Logo

Unified Schema Design

Unified Schema Design

  • The goal is to create a single, unified schema across datasets. This schema aims to strike a balance between flexibility to accommodate arbitrarily shaped data along with consistency in core tables.
  • Datasets are built around two concepts: entities and timeseries.
    • Entities are concrete things or objects (a geography, a company, a mortgage application).
    • Timeseries are abstract measures (ie. statistics) related to an entity and a date.
  • The core tables are:
    • entities: Contains the entities that are being tracked. For example, Spain, Madrid, etc.
      • Should be something like province_index or weather_station_index to be able to join with the timeseries.
      • This table contains permanent characteristics describing an entity.

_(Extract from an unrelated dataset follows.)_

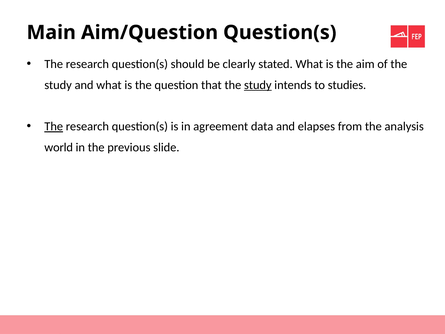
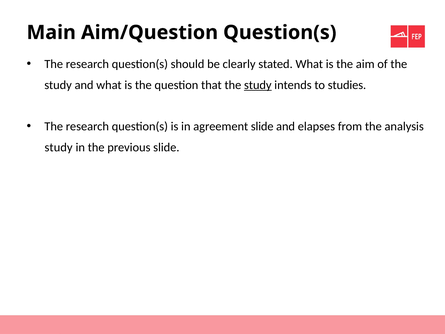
The at (54, 126) underline: present -> none
agreement data: data -> slide
world at (59, 147): world -> study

E.g: for Provinces, the name, the region.
      • Each row represents a distinct entity. The table is wide, in that immutable characteristics are expressed in their own fields.
    • attributes: Attributes are descriptors of a timeseries. An attribute is the equivalent of a characteristic except for the abstract timeseries rather than the concrete entity.
      • Columns:
        • variable_id: Unique identifier for the attribute
        • name: Name of the attribute
        • description: Description of the attribute
        • unit: Unit of the attribute
        • source: Source of the attribute
        • frequency: Frequency of the attribute (daily, monthly, etc.)
        • measurement_type: Type of measurement (e.g. nominal, ordinal, interval, ratio, percentage)
        • Metadata columns;
          • category: Category of the attribute
          • namespace: Namespace of the attribute
          • tags: JSON with tags of the attribute?
          • aggregation_function: Aggregation function to use when aggregating the attribute
    • timeseries: Timeseries are abstract measures (ie. statistics, metrics) related to an entity and a date. Timeseries are temporal statistics or measures centered around an entity and timestamp. For example, GDP of Spain, population of Madrid, etc. Timeseries are abstract concepts (ie. a measure) rather than a concrete thing.
      • Could be something like weather_timeseries to be able to join with the entities.
      • Columns:
        • variable_id: Unique identifier for the attribute
        • geography_id: Unique identifier for the geography
        • date: Date of the metric
        • value: Value of the metric
    • relationshipts: Contains the relationships between entities. For example, Spain is composed of provinces, Madrid is a province, etc.
      • Relationships can also be temporal – valid for an interval defined by specific start and end dates.
    • characteristics: Descriptors of an entity that are temporal. They have a start date and end date.